“愛媛のダル”アドゥワ痛みに耐え10安打完投!松山聖陵を初甲子園に導く

 「高校野球愛媛大会・決勝、松山聖陵3-2新田」(28日、坊っちゃんスタジアム)

 松山聖陵が春夏通じて初の甲子園出場を決めた。今秋ドラフト候補で最速145キロの196センチ右腕・アドゥワ誠投手(3年)は、初回に右肩にライナーが直撃するアクシデントがあったが、痛みに耐えて10安打2失点で完投。ナイジェリア人の父を持つ“愛媛のダルビッシュ”が、角度のある速球を武器に聖地のマウンドに立つ。

 痛みに耐え、懸命に右腕を振り続けた。もう限界間近だった。最後の打者を右飛に打ち取った196センチのエースに仲間が飛び込む。アドゥワは歓喜の輪を中心で支え、喜びと安ど感に浸っていた。

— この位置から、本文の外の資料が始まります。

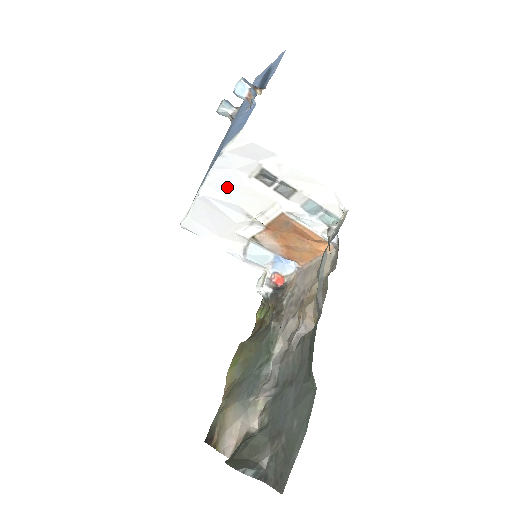
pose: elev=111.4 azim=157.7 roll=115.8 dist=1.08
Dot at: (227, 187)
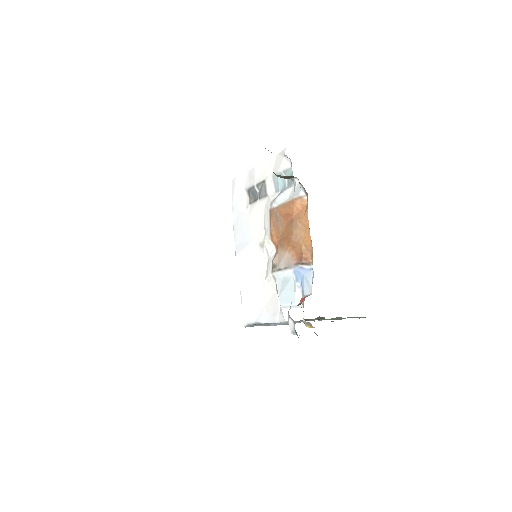
Dot at: (243, 232)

 「ずっと痛みは変わらなかった。うれしいというより、ホッとしています」

 一瞬、球場が凍り付いた。初回1死一塁。相手の3番・黒川が放った痛烈なライナーが右肩を直撃した。アドゥワはベンチに戻ってアイシングをし、痛み止めを飲んでマウンドに戻った。しかし思うように腕が振れず、直球が120キロ台後半しか出ない。続く4番・泉に右前へ先制タイムリーを許した。

 「ヤバいと思いました。でも、自分はみんなの気持ちを背負っている。気持ちで投げました」

 その思いに応えるように、直後の二回に打線が4安打で3点を奪い逆転。これでエースの闘志に火が付いた。荷川取秀明監督(35)から「行けるか?」と問われ「行けます」と答えた。毎回同じやりとりが続いたが、エースは「行けます」を繰り返した。六回に1点差に迫られたあと、終盤は直球も130キロ台後半を取り戻し、失点を許さなかった。

 気力でつかんだチーム悲願の甲子園切符。熊本から応援に駆けつけたナイジェリア人の父・アントニーさん(48)は「痛いと思うけど、よく頑張った」と大喜び。元バレーボール選手でVリーグの名門・ダイエーでプレーした母・純子さん(47)も、息子の奮闘に大粒の涙を流した。

 両親から抜群の身体能力を受け継いだ196センチ右腕。プロも注目するその豊かな才能を、聖地のマウンドで披露する。表彰式後、右肩を氷で冷やしながら「甲子園でも自分たちの野球をすれば勝てる。決勝まで行って、勝って監督を胴上げしたい」と誓ったアドゥワ。痛みが引けば、幸せなチャレンジが待っている。